Open solutions are also emerging in this space, including ERC-8004 which seeks to establish an open reputation system. When a bot hits your site, you can verify its public reputation based on interactions it’s had with other sites to decide how to proceed. These reputation systems will most certainly expand. For instance, we will likely soon need reputation systems not just for bots themselves but also for the prompts they’re running. When anyone can deploy an open-weight model like Qwen3.5 on commodity hardware, it becomes much harder to tell who the mediator is: is it the Qwen model itself? The Qwen code harness the model is running inside of? The company hosting the harness? The set of skills the harness has access to? The question “can we trust this agent” becomes more about being able to determine if the intersection of all these things–model, harness, skills, organization, user–is trustworthy. Of course, as long as the cost to list a new bot is low, this can lend itself to a game of whack-a-mole where new malicious bots are spun up to replace the banned ones.

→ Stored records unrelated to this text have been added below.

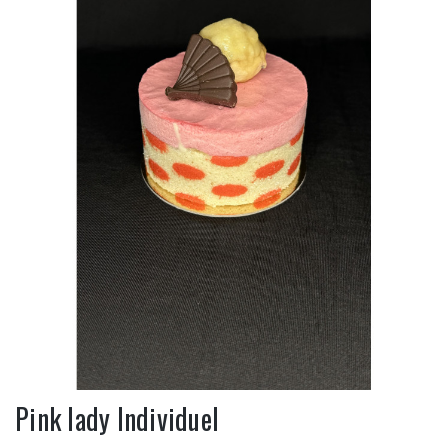
Pink lady Individuel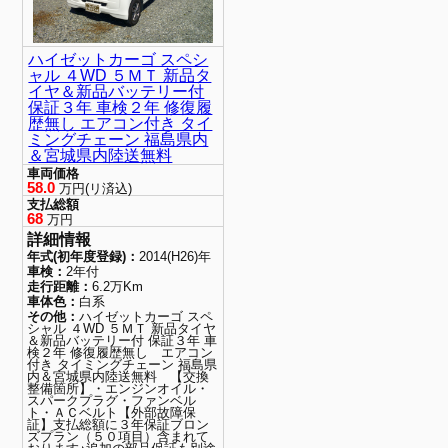
ハイゼットカーゴ スペシ
ャル ４WD ５ＭＴ 新品タ
イヤ＆新品バッテリー付
保証３年 車検２年 修復履
歴無し エアコン付き タイ
ミングチェーン 福島県内
＆宮城県内陸送無料
車両価格
58.0
万円(リ済込)
支払総額
68
万円
詳細情報
年式(初年度登録)：
2014(H26)年
車検：
2年付
走行距離：
6.2万Km
車体色：
白系
その他：
ハイゼットカーゴ スペ
シャル ４WD ５ＭＴ 新品タイヤ
＆新品バッテリー付 保証３年 車
検２年 修復履歴無し エアコン
付き タイミングチェーン 福島県
内＆宮城県内陸送無料 【交換
整備箇所】・エンジンオイル・
スパークプラグ・ファンベル
ト・ＡＣベルト【外部故障保
証】支払総額に３年保証ブロン
ズプラン（５０項目）含まれて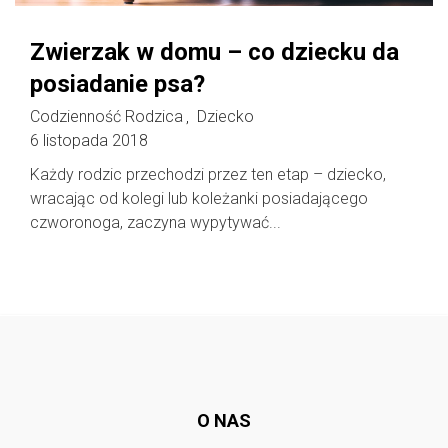
Zwierzak w domu – co dziecku da
posiadanie psa?
Codzienność Rodzica
Dziecko
,
6 listopada 2018
Każdy rodzic przechodzi przez ten etap – dziecko,
wracając od kolegi lub koleżanki posiadającego
czworonoga, zaczyna wypytywać...
Follow @
rodzicedzieci.pl
O NAS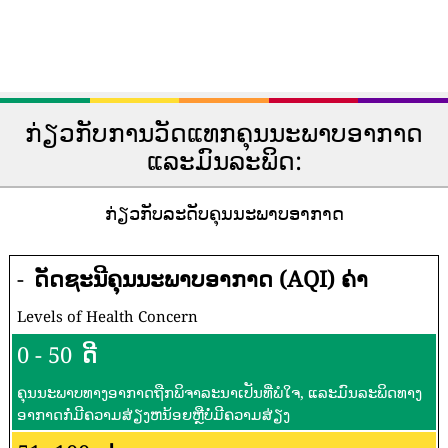
ກ່ຽວກັບການວັດແທກຄຸນນະພາບອາກາດ
ແລະມົນລະພິດ:
ກ່ຽວກັບລະດັບຄຸນນະພາບອາກາດ
-
ດັດຊະນີຄຸນນະພາບອາກາດ (AQI) ຄ່າ
Levels of Health Concern
0 - 50
ດີ
ຄຸນນະພາບທາງອາກາດຖືກພິຈາລະນາເປັນທີ່ພໍໃຈ, ແລະມົນລະພິດທາງ
ອາກາດກໍ່ມີຄວາມສ່ຽງຫນ້ອຍຫຼືບໍ່ມີຄວາມສ່ຽງ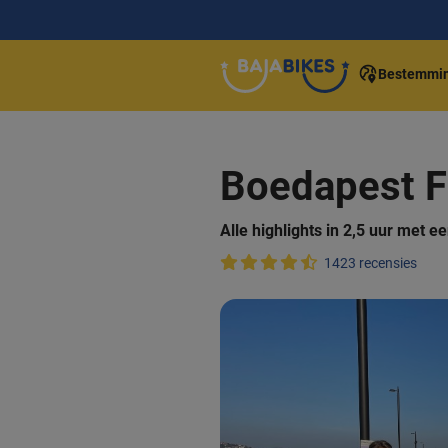
Bestemmi
Boedapest Fi
Alle highlights in 2,5 uur met 
1423 recensies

This is why the ultimate enforcement layer is law enforcement. It’s already illegal to program a robot to crawl licensed content and rehost it on BitTorrent. The way this has conventionally been enforced has been through lawsuits, and there’s no reason to think any technical solution will ever supplant a well-functioning judiciary. Legislative action will be needed to ensure a level-playing field. Canada has taken some steps in this direction with bill C-18, showing the federal government is aware of the need to protect the Canadian media landscape. Perhaps the determining factor here is the balance of power between plaintiffs and defendants. Lawsuits where multiple plaintiffs come together to sue big tech companies are much likelier to succeed than lawsuits where those plaintiffs stand alone.

Conclusion

Media publishing revenues have been on the decline for over two decades. Competition from amateur content on social media, the general willingness to trade personal data for free content, and the ease of implementing technical solutions that hop firewalls have all contributed to a sense of urgency media publishing. The emergence of AI agents can be another milestone en route to a world of exponential mediation for content creators, or it can be a pivot point. Agents simplify discoverability of published content, make it possible to process and make sense of large amounts of written language quickly, and potentially automate licensing negotiations and payment settlement. The building blocks are there to create a more equitable future for media publishers. Radical changes are alarming, but if media publishing is to survive, the future will belong to visionary organizations who can leverage this technological disruption to turn crisis into opportunity.